*** Input data

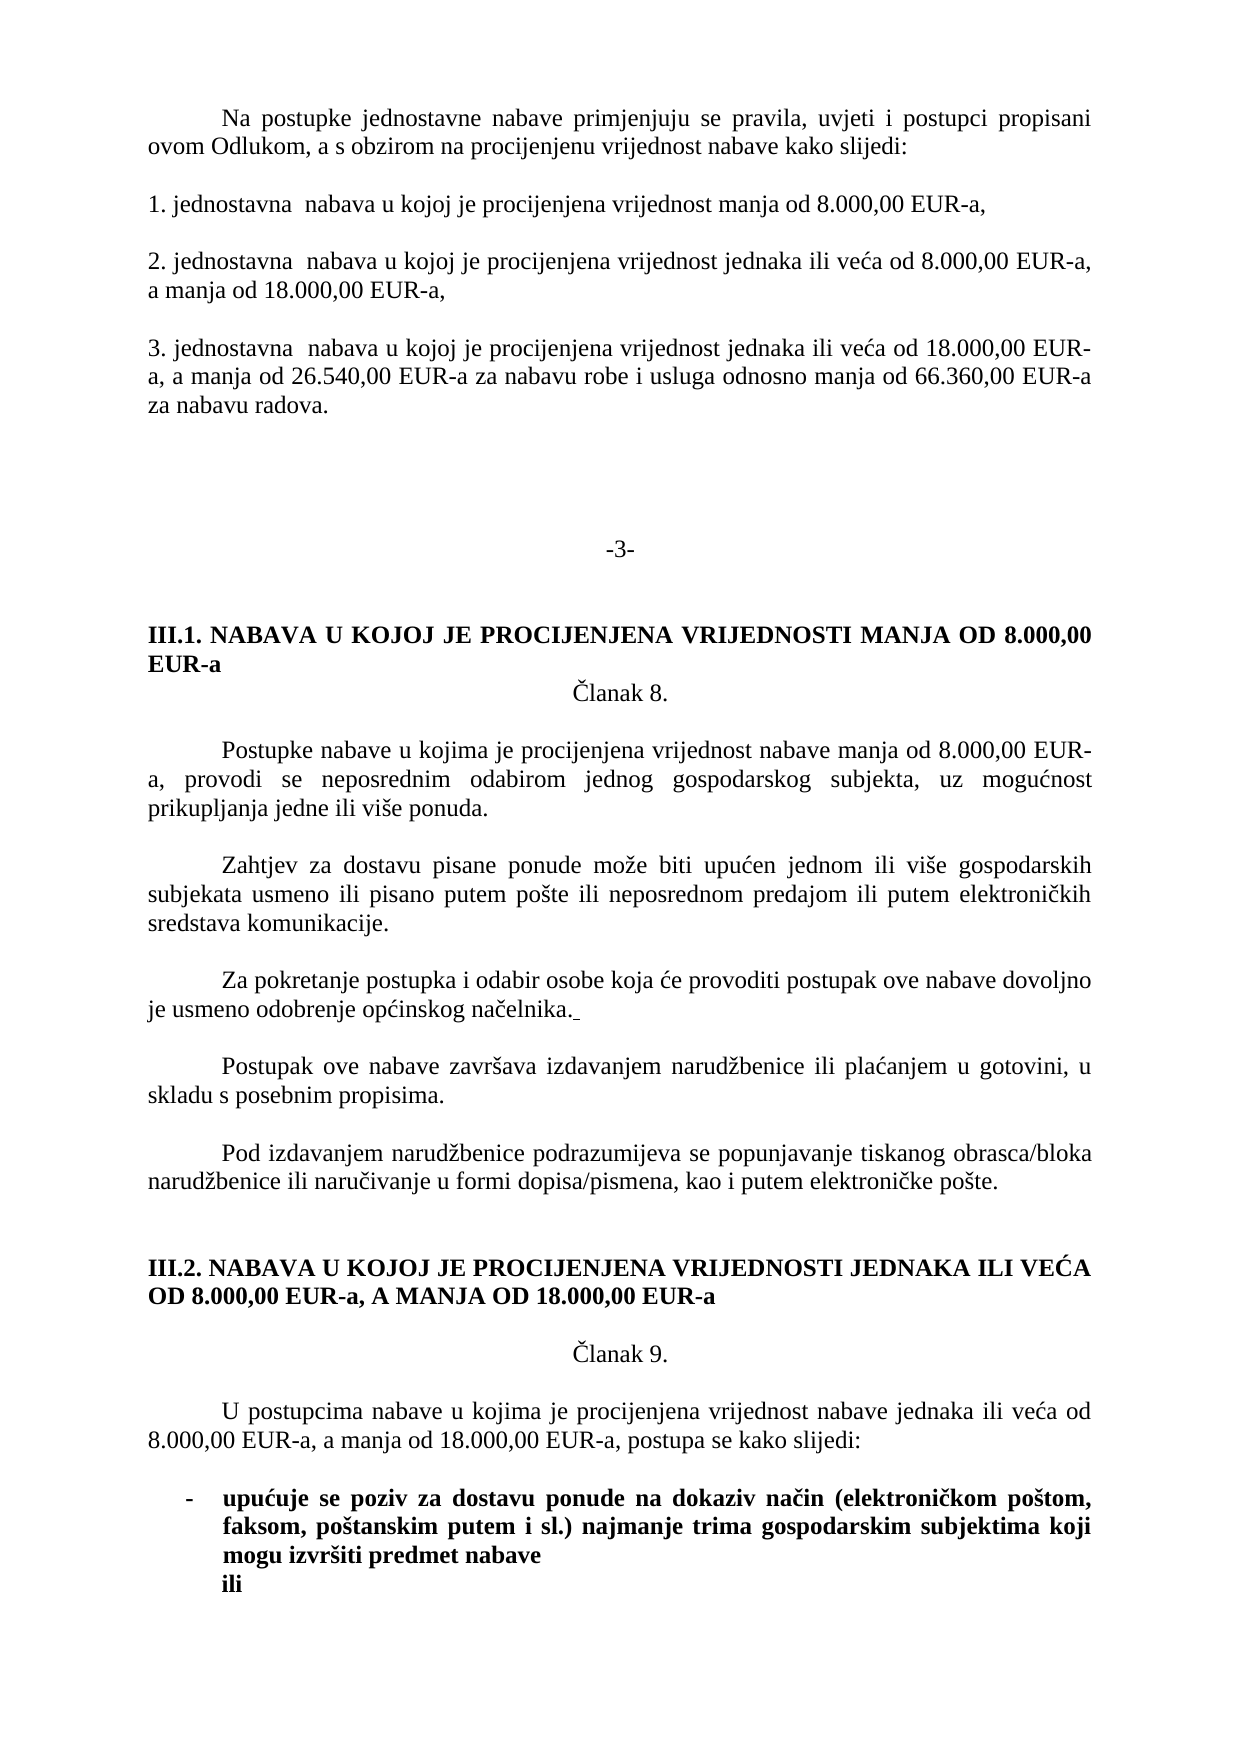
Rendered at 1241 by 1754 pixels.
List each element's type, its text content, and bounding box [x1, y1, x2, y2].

text Članak 8. [148, 678, 1093, 706]
text III.2. NABAVA U KOJOJ JE PROCIJENJENA VRIJEDNOSTI JEDNAKA ILI VEĆA OD 8.000,00 EUR-a, A MANJA OD 18.000,00 EUR-a [148, 1253, 1093, 1310]
text III.1. NABAVA U KOJOJ JE PROCIJENJENA VRIJEDNOSTI MANJA OD 8.000,00 EUR-a [148, 620, 1093, 678]
text 1. jednostavna nabava u kojoj je procijenjena vrijednost manja od 8.000,00 EUR-a, [148, 189, 1093, 218]
text Članak 9. [148, 1339, 1093, 1368]
text Zahtjev za dostavu pisane ponude može biti upućen jednom ili više gospodarskih subjekata usmeno ili pisano putem pošte ili neposrednom predajom ili putem elektroničkih sredstava komunikacije. [148, 850, 1093, 936]
text Za pokretanje postupka i odabir osobe koja će provoditi postupak ove nabave dovoljno je usmeno odobrenje općinskog načelnika. [148, 965, 1093, 1023]
text U postupcima nabave u kojima je procijenjena vrijednost nabave jednaka ili veća od 8.000,00 EUR-a, a manja od 18.000,00 EUR-a, postupa se kako slijedi: [148, 1396, 1093, 1454]
text 2. jednostavna nabava u kojoj je procijenjena vrijednost jednaka ili veća od 8.000,00 EUR-a, a manja od 18.000,00 EUR-a, [148, 246, 1093, 304]
text Na postupke jednostavne nabave primjenjuju se pravila, uvjeti i postupci propisani ovom Odlukom, a s obzirom na procijenjenu vrijednost nabave kako slijedi: [148, 103, 1093, 160]
text Postupke nabave u kojima je procijenjena vrijednost nabave manja od 8.000,00 EUR-a, provodi se neposrednim odabirom jednog gospodarskog subjekta, uz mogućnost prikupljanja jedne ili više ponuda. [148, 735, 1093, 821]
text -3- [148, 534, 1093, 563]
text ili [185, 1569, 1093, 1598]
text Pod izdavanjem narudžbenice podrazumijeva se popunjavanje tiskanog obrasca/bloka narudžbenice ili naručivanje u formi dopisa/pismena, kao i putem elektroničke pošte. [148, 1138, 1093, 1195]
text 3. jednostavna nabava u kojoj je procijenjena vrijednost jednaka ili veća od 18.000,00 EUR-a, a manja od 26.540,00 EUR-a za nabavu robe i usluga odnosno manja od 66.360,00 EUR-a za nabavu radova. [148, 333, 1093, 419]
list upućuje se poziv za dostavu ponude na dokaziv način (elektroničkom poštom, faksom, poštanskim putem i sl.) najmanje trima gospodarskim subjektima koji mogu izvršiti predmet nabave [185, 1483, 1093, 1569]
text Postupak ove nabave završava izdavanjem narudžbenice ili plaćanjem u gotovini, u skladu s posebnim propisima. [148, 1051, 1093, 1109]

******

* Prompt
Give the listing again word for word, without its images.

* Solution below
Rendered at 1241 by 1754 pixels.
List each element's type, its text content, and bounding box [x1, y1, x2, y2].

text Članak 8. [148, 678, 1093, 706]
text III.2. NABAVA U KOJOJ JE PROCIJENJENA VRIJEDNOSTI JEDNAKA ILI VEĆA OD 8.000,00 EUR-a, A MANJA OD 18.000,00 EUR-a [148, 1253, 1093, 1310]
text III.1. NABAVA U KOJOJ JE PROCIJENJENA VRIJEDNOSTI MANJA OD 8.000,00 EUR-a [148, 620, 1093, 678]
text 1. jednostavna nabava u kojoj je procijenjena vrijednost manja od 8.000,00 EUR-a, [148, 189, 1093, 218]
text Članak 9. [148, 1339, 1093, 1368]
text Zahtjev za dostavu pisane ponude može biti upućen jednom ili više gospodarskih subjekata usmeno ili pisano putem pošte ili neposrednom predajom ili putem elektroničkih sredstava komunikacije. [148, 850, 1093, 936]
text Za pokretanje postupka i odabir osobe koja će provoditi postupak ove nabave dovoljno je usmeno odobrenje općinskog načelnika. [148, 965, 1093, 1023]
text U postupcima nabave u kojima je procijenjena vrijednost nabave jednaka ili veća od 8.000,00 EUR-a, a manja od 18.000,00 EUR-a, postupa se kako slijedi: [148, 1396, 1093, 1454]
text 2. jednostavna nabava u kojoj je procijenjena vrijednost jednaka ili veća od 8.000,00 EUR-a, a manja od 18.000,00 EUR-a, [148, 246, 1093, 304]
text Na postupke jednostavne nabave primjenjuju se pravila, uvjeti i postupci propisani ovom Odlukom, a s obzirom na procijenjenu vrijednost nabave kako slijedi: [148, 103, 1093, 160]
text Postupke nabave u kojima je procijenjena vrijednost nabave manja od 8.000,00 EUR-a, provodi se neposrednim odabirom jednog gospodarskog subjekta, uz mogućnost prikupljanja jedne ili više ponuda. [148, 735, 1093, 821]
text -3- [148, 534, 1093, 563]
text ili [185, 1569, 1093, 1598]
text Pod izdavanjem narudžbenice podrazumijeva se popunjavanje tiskanog obrasca/bloka narudžbenice ili naručivanje u formi dopisa/pismena, kao i putem elektroničke pošte. [148, 1138, 1093, 1195]
text 3. jednostavna nabava u kojoj je procijenjena vrijednost jednaka ili veća od 18.000,00 EUR-a, a manja od 26.540,00 EUR-a za nabavu robe i usluga odnosno manja od 66.360,00 EUR-a za nabavu radova. [148, 333, 1093, 419]
list upućuje se poziv za dostavu ponude na dokaziv način (elektroničkom poštom, faksom, poštanskim putem i sl.) najmanje trima gospodarskim subjektima koji mogu izvršiti predmet nabave [185, 1483, 1093, 1569]
text Postupak ove nabave završava izdavanjem narudžbenice ili plaćanjem u gotovini, u skladu s posebnim propisima. [148, 1051, 1093, 1109]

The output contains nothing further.